Data extract ->
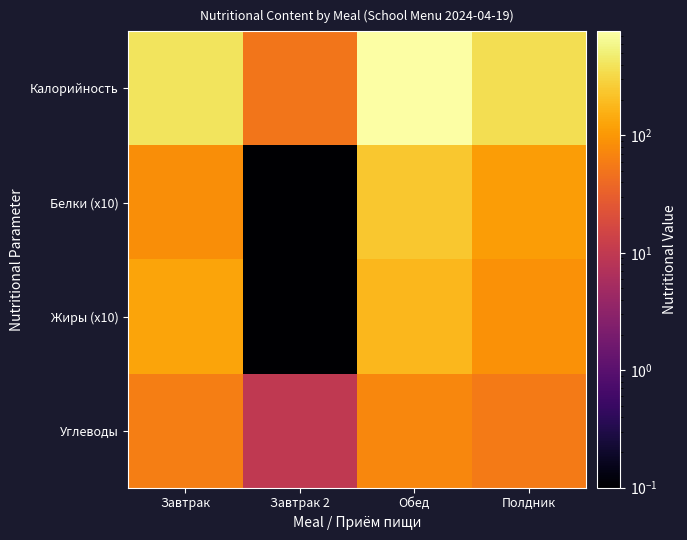

Which has a higher value, Полдник or Обед?

Обед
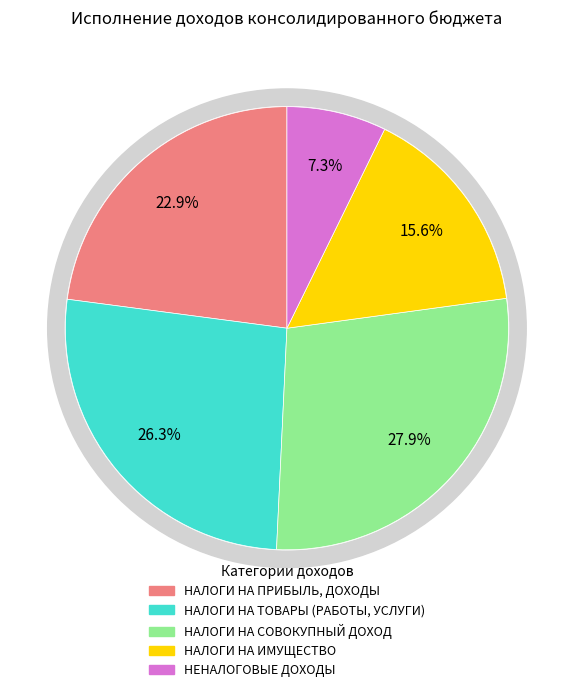

True or false: НЕНАЛОГОВЫЕ ДОХОДЫ accounts for 12% of the total.

False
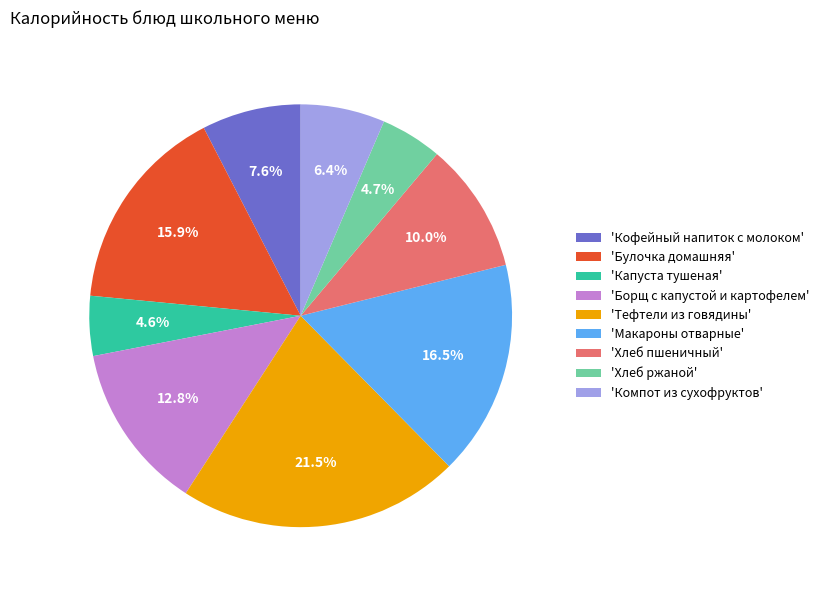

Is there any slice that represents more than half of the pie?

No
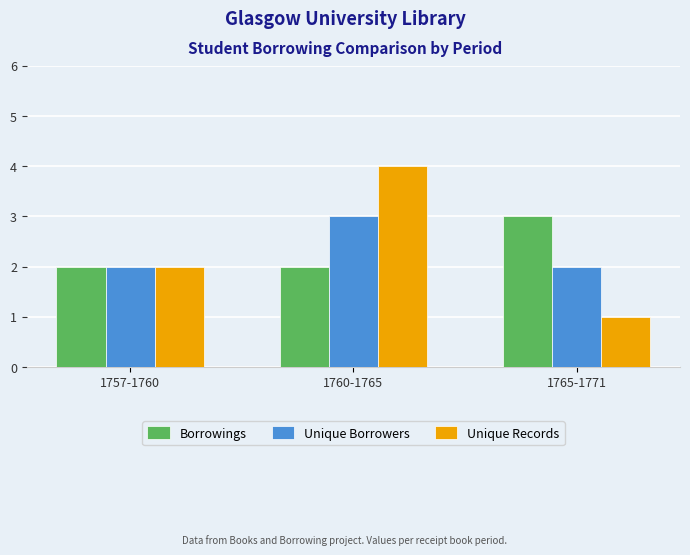

True or false: Unique Borrowers has a value of 4 at 1760-1765.

False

Work instructions -> Copy out all of the items again, switching every "True or false" to "Yes or no" and keeping everything else the same. Leave out the pictures.

Result for this exercise ->
Which has a higher value, Полдник or Обед?

Обед

Yes or no: НЕНАЛОГОВЫЕ ДОХОДЫ accounts for 12% of the total.

False

Is there any slice that represents more than half of the pie?

No

Yes or no: Unique Borrowers has a value of 4 at 1760-1765.

False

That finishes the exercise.